Anne Arundel County teachers took an overwhelming vote of no confidence late Wednesday against Superintendent Eric J. Smith, a final gesture of defiance against an administrator who has less than a month to work in the county.
The governing council of the Teachers Association of Anne Arundel County voted 109 to 2 against Smith, who lost the support of many classroom teachers early in his three-year tenure through a series of controversial changes in scheduling and curriculum. The confidence vote grew out of a summer survey by the union that revealed Smith's support among teachers to be in the single digits on matters of cooperation and trust.
The vote came just hours after the county school board voted to give Smith an 8 percent performance bonus, signifying that he has largely met the academic goals he set after arriving in the county in 2002. Even Smith's harshest critics on the board approved the $16,887 bonus, echoing the near-unanimous opinion that he made the schools more rigorous.
"The quantitative goals, which are measurable, he has met," said Michael G. Leahy, one of two board members who have consistently opposed Smith's departure.
Some on Smith's senior staff regarded the no-confidence vote as an act of spite, considering that union leaders have known since September that the superintendent was leaving for a job at Harvard. Smith had a falling out with the school board over a summer audit that exposed excessive pay to top administrators.
The vote "does not send a constructive or positive message to our community, or anybody," said Konrad M. Wayson, the school board president.
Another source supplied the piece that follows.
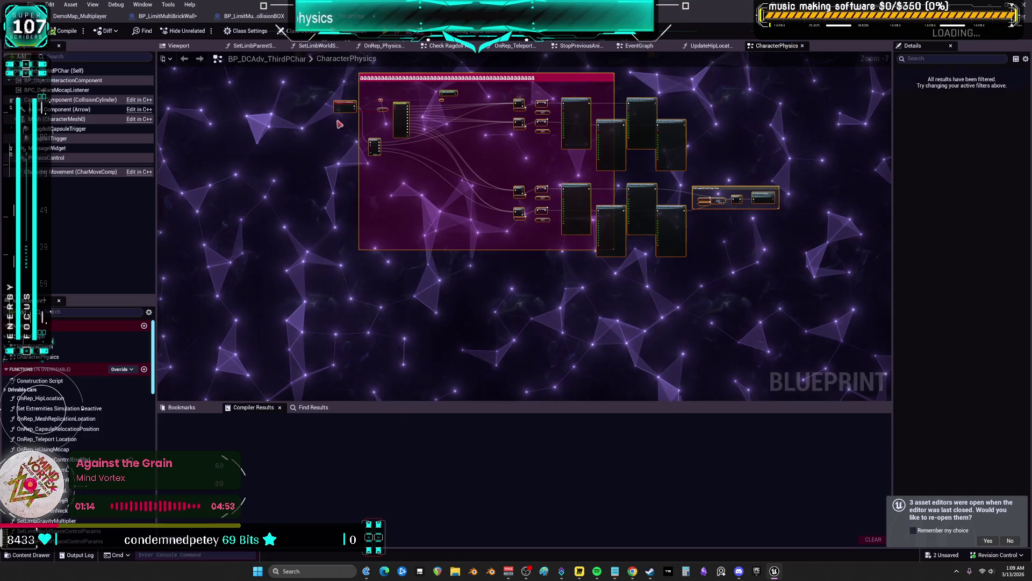
scroll(574, 89, "up", 4)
He noted that the group is about to embark on a national search for Smith's permanent replacement.
Union president Sheila Finlayson said teachers felt they had to proceed with the confidence vote, which had been discussed since spring. Teachers wished to telegraph their displeasure with Smith to any prospective future employer, she said. The vote also serves as a warning to his short-term replacement, veteran Anne Arundel educator Nancy Mann, who was named interim superintendent the same day as the confidence ballot.
Finlayson said she and Smith have not spoken more than a few words to each other since May. "And he's still here, and he's still making decisions that impact teachers," she said.
Mann is scheduled to start work as interim schools chief Nov. 24, the day after Smith departs.